As The Guardian reports, the prequel will be based upon research into the original, unedited version of Dracula, along with family tales from the Stoker family. Dacre Stoker will be aided by co-writer JD Barker and the story will apparently be set in 1868 and follows a young Bram Stoker encountering some of the creatures he would later go on to write about. Publishing rights were sold in North America for a six figure sum and Transworld has the UK rights.
Transworld editor Simon Taylor described it as “terrific fun – and suitably terrifying.” Film rights have already been sold to paramount and the director of the new adaptation of Stephen King’s It, Andy Muschietti, is attached.
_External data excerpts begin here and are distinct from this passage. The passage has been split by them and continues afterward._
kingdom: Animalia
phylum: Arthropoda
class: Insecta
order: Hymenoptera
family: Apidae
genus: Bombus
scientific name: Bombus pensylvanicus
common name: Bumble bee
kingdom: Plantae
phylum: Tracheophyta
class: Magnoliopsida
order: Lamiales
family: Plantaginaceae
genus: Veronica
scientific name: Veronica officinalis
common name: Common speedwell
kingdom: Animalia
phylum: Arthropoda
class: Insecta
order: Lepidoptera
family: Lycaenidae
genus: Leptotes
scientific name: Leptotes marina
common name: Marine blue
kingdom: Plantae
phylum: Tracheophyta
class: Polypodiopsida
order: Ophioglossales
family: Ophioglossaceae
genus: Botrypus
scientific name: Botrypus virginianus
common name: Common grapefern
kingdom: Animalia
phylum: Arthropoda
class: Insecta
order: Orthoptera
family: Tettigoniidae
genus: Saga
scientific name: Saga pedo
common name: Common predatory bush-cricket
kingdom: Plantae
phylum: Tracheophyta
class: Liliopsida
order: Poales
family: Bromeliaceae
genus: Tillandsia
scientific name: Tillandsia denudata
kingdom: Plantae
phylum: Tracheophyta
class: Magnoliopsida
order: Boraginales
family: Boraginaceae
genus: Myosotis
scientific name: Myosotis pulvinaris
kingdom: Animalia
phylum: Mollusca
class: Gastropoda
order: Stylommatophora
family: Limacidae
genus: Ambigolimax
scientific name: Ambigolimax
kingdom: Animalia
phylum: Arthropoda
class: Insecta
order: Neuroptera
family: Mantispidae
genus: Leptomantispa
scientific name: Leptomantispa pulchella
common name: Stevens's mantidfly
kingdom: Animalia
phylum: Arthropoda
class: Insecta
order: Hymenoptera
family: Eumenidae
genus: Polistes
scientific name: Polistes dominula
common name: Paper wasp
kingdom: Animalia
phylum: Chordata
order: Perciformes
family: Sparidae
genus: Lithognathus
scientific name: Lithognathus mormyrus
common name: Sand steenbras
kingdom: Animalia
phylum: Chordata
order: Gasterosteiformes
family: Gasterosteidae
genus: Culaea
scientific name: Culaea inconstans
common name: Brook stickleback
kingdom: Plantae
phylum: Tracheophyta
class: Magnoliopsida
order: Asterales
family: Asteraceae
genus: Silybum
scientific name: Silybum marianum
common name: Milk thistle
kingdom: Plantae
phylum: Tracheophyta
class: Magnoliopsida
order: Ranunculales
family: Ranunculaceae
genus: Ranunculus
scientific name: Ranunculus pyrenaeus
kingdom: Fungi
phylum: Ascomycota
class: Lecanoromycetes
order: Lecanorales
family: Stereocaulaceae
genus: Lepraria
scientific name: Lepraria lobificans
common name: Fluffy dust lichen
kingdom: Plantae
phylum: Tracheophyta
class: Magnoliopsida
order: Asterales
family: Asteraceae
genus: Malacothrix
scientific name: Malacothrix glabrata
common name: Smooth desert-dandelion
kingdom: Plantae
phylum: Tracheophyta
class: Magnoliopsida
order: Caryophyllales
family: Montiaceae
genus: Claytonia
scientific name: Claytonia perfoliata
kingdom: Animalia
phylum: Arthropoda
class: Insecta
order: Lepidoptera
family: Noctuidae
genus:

Dacre has stated that there are 102 pages missing from the original draft of Dracula and only 17 of them were recovered. These were later published by Bram’s widow in 1914 as Dracula’s Guest. Dacre and Barker have been picking through Bram’s notes and the original draft in order to get an idea of what the remaining lost pages may have been like. They looked “for lines that were crossed out that may have referenced anything Bram had to take out of the 102 pages,” said Dacre. “These crossed-out lines gave us clues about what may have been on those missing pages. Since Dracul is a prequel … we wanted to have a really good idea what was included in Bram’s original and unedited version of Dracula.”
Dacre describes his prequel novel as “the story of the events in Bram’s life that led him to write Dracula … The story focuses on Bram and his family, as a young boy growing up in Clontarf, Artane and Dublin. These parts were based on Stoker family background stories [and] knowledge, all of the existing biographies, excerpts from The Lost Journal [Bram’s private notebook] and our speculation.”
Details on the plot are scarce but the book will see Bram encounter “an ungodly evil, which he traps in an ancient tower.” Transworld’s Taylor said: Dracul “speculates on what Bram Stoker’s early life – he was a sickly child, often bedridden – might have been like had the creatures he later created been real. The authors have very cleverly and convincingly resurrected the tone of the original but in a modernised voice,” said Taylor. “It includes some nicely handled nods to the original novel, and like Dracula often uses an epistolary narrative form. I think the novel works so well because it’s both a proper partner to the original Dracula – doesn’t mess with that story but honours it – while being a deliciously, blood-chillingly creepy horror novel in its own right.” Dracul is set to be released in 2018.